RE: Normalizing transcoders from Tex Texin on 2007-11-30 (www-international@w3.org from October to December 2007)

From: Tex Texin <tex@yahoo-inc.com>
Date: Thu, 29 Nov 2007 23:12:10 -0800
To: "Martin Duerst" <duerst@it.aoyama.ac.jp>, <www-international@w3.org>
Message-ID: <012AB2B223CB3F4BB846962876F47217712DC7@SNV-EXVS08.ds.corp.yahoo.com>

Martin, that is interesting news.

When converting utf-8 to 1258 does it also change characters that are not available as composed characters in 1258 to their combining forms?
Most transcoders would error or convert to ?.
 
Tex

-----Original Message-----
From: www-international-request@w3.org [mailto:www-international-request@w3.org] On Behalf Of Martin Duerst
Sent: Thursday, November 29, 2007 11:01 PM
To: www-international@w3.org
Subject: Normalizing transcoders


[This is mostly a topic for a/the WG, related to normalization and the Normalization part of the Character Model, but I'm sending it here because expecting wider input.]

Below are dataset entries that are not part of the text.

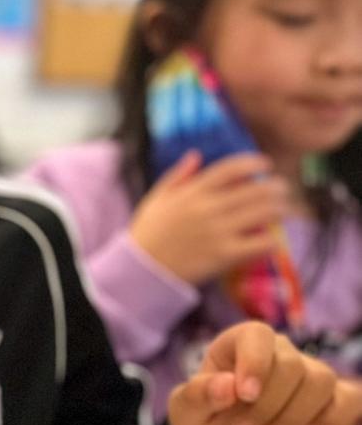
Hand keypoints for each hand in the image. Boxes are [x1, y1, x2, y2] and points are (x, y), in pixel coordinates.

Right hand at [130, 151, 284, 285]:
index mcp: (193, 192)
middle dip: (276, 188)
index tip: (266, 165)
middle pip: (256, 190)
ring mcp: (218, 232)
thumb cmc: (148, 233)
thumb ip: (177, 176)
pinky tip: (272, 239)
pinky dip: (273, 240)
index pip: (231, 168)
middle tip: (282, 190)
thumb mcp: (156, 199)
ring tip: (283, 211)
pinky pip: (261, 243)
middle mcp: (208, 208)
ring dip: (280, 210)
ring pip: (264, 213)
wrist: (142, 269)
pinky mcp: (225, 255)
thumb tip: (195, 155)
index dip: (254, 163)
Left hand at [169, 323, 361, 424]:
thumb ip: (198, 395)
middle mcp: (278, 352)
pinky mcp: (330, 399)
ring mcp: (308, 374)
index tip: (244, 396)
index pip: (257, 335)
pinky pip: (348, 399)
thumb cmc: (204, 422)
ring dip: (293, 418)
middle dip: (267, 406)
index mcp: (238, 344)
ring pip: (321, 382)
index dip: (255, 363)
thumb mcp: (186, 412)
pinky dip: (329, 421)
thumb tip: (227, 386)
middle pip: (292, 366)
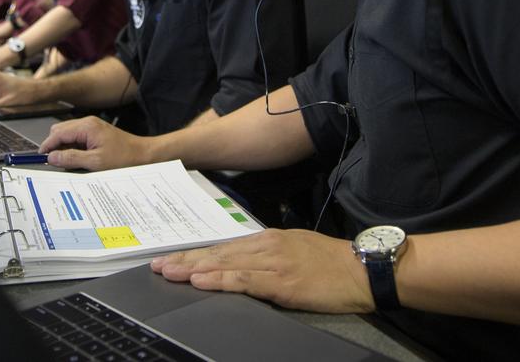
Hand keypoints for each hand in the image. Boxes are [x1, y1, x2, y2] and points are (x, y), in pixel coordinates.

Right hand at [39, 116, 150, 170]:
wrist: (143, 154)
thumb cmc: (124, 157)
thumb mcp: (95, 162)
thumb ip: (71, 158)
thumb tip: (52, 157)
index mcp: (86, 127)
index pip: (57, 133)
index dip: (47, 145)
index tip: (40, 157)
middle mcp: (87, 123)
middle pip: (59, 131)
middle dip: (54, 146)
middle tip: (54, 162)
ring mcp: (91, 126)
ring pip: (67, 134)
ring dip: (63, 147)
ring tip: (67, 162)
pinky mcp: (94, 132)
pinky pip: (76, 138)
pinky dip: (72, 147)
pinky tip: (77, 158)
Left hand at [151, 229, 373, 313]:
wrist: (362, 269)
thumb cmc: (332, 262)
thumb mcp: (296, 248)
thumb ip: (269, 254)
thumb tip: (244, 263)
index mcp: (269, 239)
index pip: (225, 246)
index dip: (197, 252)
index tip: (174, 257)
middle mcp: (266, 246)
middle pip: (218, 252)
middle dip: (186, 258)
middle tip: (157, 264)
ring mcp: (273, 263)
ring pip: (224, 263)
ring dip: (193, 268)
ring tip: (169, 272)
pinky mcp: (281, 281)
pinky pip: (243, 279)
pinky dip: (219, 279)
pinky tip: (201, 280)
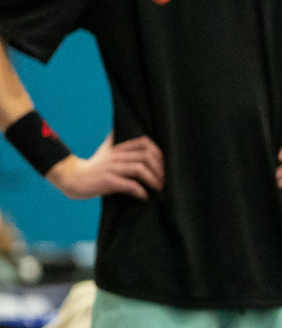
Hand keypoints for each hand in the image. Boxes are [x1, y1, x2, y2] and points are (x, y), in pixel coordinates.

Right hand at [47, 132, 164, 199]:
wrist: (71, 178)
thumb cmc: (92, 166)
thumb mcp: (105, 150)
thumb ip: (116, 141)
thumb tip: (122, 131)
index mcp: (118, 148)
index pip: (144, 142)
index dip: (158, 153)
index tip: (163, 165)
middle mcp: (116, 156)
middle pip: (146, 156)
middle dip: (159, 169)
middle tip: (163, 180)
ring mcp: (111, 168)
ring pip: (139, 169)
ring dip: (153, 180)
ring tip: (158, 188)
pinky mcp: (107, 181)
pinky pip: (129, 184)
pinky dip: (140, 191)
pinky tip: (144, 196)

The Character Model: Normalization introduces the concept of a Normalizing Transcoder (http://www.w3.org/TR/charmod-norm/#sec-NormalizingTranscoder).

Up to yesterday, I was under the impression that such transcoders are mostly of theoretical existence. But yesterday, I discovered that the gnu iconv implementation on my cygwin system implemented a normalizing transcoder for windows-1258 -> UTF-8.
Windows-1258 is probably the most widely used legacy encoding for Vietnamese, and Vietnamese is in practice the language most in need for a clear normalization policy.

I would like to take this as an opportunity to collect information on other normalizing transcoders. If you know of some, please reply to this mailing list.

Regards,     Martin.


#-#-#  Martin J. Du"rst, Assoc. Professor, Aoyama Gakuin University
#-#-#  http://www.sw.it.aoyama.ac.jp       mailto:duerst@it.aoyama.ac.jp

Received on Friday, 30 November 2007 07:12:26 UTC